» TEXTE FOURNI
Le Clair de terre
7.6
Le Clair de terre

Film de Guy Gilles (1970)

C’est une affaire de découpage, plus encore que lors des deux précédents films de Guy Gilles. La couleur est devenue omniprésente. On sait que la couleur chez lui se fait prison, angoisse, invite à la fuite. Les images vont et viennent comme des flashs. Tout s’accorde avec le personnage qui file vers ses origines, n’est déjà plus là, se voit à Tunis, quitte un Paris flou, fantomatique, grippé, mécanique.


 Lors de son voyage, il croise une femme dans un village d’escale, une Annie Girardot endeuillée mais volontaire, qui dira que l’église ici sonne tous les quarts d’heure comme ça on ne risque pas d’oublier le temps qui passe. Elle parle de son mari défunt. Puis de peinture. Le montage aussi se repose, s’aère, ses couleurs sont plus chaudes, charnelles.

« Prends le temps, prends le temps, le temps de t’arrêter
Prends le temps seulement, le temps de respirer
Prends le temps simplement de regarder les fleurs
Simplement une fleur, et d’aimer sa couleur
Et d’écouter le vent, et d’écouter la vie
La vie qui bat le temps, bat le temps dans tes veines ! »


 C’est pourtant un village qui semble porter le deuil plus que les autres, mais au sein duquel il y aura cette percée, rencontre sans suite, superbe. Toujours ce paradoxe cher au cinéma de Guy Gilles, qui ne s’enferme pas dans le schématisme. Tout est toujours double sinon davantage.
Le film est rythmé par des rencontres, brèves comme cet homme sur le bateau ou guidées et durables avec ici une chanteuse, là une institutrice. Plus loin ce sont deux adolescents portant le même prénom, curieux et bienveillants. Plus loin encore, une famille de pied-noir qui n’ont pas bougé. Un dialogue se crée. Une passerelle pour agrémenter ce voyage intérieur.

Éléments d'un jeu de données:
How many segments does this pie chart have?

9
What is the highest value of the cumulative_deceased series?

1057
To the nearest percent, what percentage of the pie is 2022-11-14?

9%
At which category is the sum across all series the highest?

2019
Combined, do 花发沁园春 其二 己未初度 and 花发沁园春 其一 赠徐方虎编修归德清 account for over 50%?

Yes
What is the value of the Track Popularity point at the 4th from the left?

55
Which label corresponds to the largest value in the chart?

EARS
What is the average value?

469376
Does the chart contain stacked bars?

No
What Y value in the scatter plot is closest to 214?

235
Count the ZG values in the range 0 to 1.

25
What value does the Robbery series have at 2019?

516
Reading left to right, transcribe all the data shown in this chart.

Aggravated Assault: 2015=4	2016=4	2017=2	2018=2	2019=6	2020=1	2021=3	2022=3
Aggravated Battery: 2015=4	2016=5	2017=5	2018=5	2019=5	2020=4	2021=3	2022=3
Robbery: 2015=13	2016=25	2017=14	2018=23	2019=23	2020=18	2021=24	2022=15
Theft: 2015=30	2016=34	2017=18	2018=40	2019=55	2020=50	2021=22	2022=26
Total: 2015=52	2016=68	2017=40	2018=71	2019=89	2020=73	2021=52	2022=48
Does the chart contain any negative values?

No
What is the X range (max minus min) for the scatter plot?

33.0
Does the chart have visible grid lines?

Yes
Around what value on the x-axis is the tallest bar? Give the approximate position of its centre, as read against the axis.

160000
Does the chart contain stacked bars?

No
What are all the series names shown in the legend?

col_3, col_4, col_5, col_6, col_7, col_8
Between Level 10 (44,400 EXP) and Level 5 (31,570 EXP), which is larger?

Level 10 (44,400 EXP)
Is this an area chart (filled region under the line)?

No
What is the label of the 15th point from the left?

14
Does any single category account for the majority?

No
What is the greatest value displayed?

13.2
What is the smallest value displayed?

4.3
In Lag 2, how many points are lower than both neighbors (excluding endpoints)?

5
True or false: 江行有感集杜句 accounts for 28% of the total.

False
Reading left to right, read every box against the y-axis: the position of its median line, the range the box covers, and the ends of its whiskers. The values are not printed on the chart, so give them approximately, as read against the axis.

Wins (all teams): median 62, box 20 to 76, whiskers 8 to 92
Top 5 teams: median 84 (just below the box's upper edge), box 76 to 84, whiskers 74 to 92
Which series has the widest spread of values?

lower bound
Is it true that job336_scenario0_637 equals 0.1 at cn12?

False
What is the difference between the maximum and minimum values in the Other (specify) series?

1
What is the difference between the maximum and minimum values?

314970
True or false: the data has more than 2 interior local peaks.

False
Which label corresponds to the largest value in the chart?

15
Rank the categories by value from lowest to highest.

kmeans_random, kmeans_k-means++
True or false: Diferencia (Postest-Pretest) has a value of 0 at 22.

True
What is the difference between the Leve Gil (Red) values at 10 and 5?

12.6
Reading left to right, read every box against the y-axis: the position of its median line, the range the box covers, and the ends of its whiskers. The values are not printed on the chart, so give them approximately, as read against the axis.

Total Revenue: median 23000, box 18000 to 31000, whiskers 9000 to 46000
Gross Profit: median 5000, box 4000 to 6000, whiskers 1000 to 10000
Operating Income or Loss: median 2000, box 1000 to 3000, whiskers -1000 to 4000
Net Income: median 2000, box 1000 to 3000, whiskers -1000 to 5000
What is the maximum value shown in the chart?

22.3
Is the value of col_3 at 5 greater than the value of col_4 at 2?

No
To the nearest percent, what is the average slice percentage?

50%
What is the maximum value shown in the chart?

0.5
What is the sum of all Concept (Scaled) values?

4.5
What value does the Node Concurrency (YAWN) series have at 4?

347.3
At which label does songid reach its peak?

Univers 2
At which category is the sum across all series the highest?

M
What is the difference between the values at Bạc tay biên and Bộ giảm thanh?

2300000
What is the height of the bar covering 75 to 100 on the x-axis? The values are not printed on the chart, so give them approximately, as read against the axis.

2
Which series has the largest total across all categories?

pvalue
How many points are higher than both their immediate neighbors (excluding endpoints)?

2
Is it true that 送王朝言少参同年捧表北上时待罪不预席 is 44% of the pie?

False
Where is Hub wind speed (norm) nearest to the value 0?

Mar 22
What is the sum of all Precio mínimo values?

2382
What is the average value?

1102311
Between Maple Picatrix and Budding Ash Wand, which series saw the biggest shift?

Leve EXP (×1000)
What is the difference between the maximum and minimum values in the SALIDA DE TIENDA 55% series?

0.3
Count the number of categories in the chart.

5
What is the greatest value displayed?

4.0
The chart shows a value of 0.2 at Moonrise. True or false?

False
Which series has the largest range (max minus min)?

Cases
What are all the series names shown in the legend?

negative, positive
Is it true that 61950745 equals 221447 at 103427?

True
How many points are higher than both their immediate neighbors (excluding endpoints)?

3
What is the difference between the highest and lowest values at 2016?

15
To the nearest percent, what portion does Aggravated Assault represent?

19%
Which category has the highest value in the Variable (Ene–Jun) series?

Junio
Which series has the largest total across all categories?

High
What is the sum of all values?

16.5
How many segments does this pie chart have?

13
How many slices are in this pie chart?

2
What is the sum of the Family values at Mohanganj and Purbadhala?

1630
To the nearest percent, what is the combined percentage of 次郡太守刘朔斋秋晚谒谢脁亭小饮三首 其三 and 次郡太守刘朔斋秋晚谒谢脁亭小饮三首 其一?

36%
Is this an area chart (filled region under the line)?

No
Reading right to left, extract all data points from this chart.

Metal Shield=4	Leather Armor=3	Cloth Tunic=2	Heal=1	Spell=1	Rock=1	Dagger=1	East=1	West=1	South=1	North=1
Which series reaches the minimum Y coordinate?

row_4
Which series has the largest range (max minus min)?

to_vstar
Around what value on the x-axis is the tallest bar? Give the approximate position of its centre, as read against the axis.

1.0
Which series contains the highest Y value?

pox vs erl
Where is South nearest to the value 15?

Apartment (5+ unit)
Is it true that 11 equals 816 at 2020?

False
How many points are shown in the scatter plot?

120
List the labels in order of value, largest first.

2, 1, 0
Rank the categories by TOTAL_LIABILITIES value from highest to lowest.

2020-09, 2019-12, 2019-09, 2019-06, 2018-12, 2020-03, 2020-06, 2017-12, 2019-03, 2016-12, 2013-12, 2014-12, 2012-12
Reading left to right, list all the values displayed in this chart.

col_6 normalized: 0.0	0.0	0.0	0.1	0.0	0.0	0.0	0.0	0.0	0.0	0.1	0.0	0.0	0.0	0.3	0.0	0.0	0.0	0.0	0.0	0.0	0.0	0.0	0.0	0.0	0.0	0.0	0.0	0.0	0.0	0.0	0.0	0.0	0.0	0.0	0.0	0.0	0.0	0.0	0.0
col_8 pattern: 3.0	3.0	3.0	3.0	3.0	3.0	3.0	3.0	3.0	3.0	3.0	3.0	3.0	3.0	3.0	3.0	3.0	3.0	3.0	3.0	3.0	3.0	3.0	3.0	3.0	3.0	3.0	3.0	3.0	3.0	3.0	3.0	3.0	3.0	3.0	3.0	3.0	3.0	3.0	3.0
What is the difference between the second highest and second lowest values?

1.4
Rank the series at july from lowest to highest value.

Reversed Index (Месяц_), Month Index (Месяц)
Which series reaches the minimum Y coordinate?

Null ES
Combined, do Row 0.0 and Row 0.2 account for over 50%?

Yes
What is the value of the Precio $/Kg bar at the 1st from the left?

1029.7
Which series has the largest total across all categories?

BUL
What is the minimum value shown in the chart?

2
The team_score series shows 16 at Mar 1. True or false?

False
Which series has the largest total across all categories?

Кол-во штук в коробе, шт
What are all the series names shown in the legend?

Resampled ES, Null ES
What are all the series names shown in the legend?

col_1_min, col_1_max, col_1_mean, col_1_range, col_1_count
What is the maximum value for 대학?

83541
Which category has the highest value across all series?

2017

» QUESTIONS ET TÂCHES
1 > Répondez à ces questions sur le texte sur Le Clair de terre :
(a) En quelle année le film a-t-il été réalisé ?
(b) À quelle fréquence sonne l'église du village d'escale, d'après la femme que croise le personnage ?
(c) Qui sont les deux personnes dont la rencontre est qualifiée de « guidée et durable » ?
2 > Poursuivez le texte sur Le Clair de terre à partir de sa dernière phrase.
Cette liste n'a aucun lien avec le texte sur Le Clair de terre.

» CORRIGÉ
1 >
(a) En 1970.
(b) Tous les quarts d'heure.
(c) Une chanteuse et une institutrice.

2 >
Guy Gilles comme Pierre (Ils fusionnent) aussi va sur les traces de son passé. Tunis remplace l’Alger de son enfance ; Et il s’inspire des souvenirs de son petit frère, de neuf ans son cadet, qui aura vécu son déracinement avant l’adolescence. Parfois, quelques photos et cartes postales se glissent ci et là comme des substituts aux souvenirs. Car Pierre n’avait pas six ans la dernière fois qu’il a vu Tunis. Paris aura toujours été associé à la mort de sa mère. Patrick Jouané, son acteur fétiche, est bouleversant dans chacun de ses regards, silences, errances.

« Quand on est petit, le temps de grandir


Parce qu’on croit qu’alors, alors on pourra


Et quand on est grand, le temps de souffrir


Parce que sans souffrir, on n’peut rien avoir


Le temps de chercher, avant de trouver


Et avant d’y être, le temps d’y aller


Le temps de comprendre, le temps d’oublier


D’apprendre et d’attendre, la vie est passée ! »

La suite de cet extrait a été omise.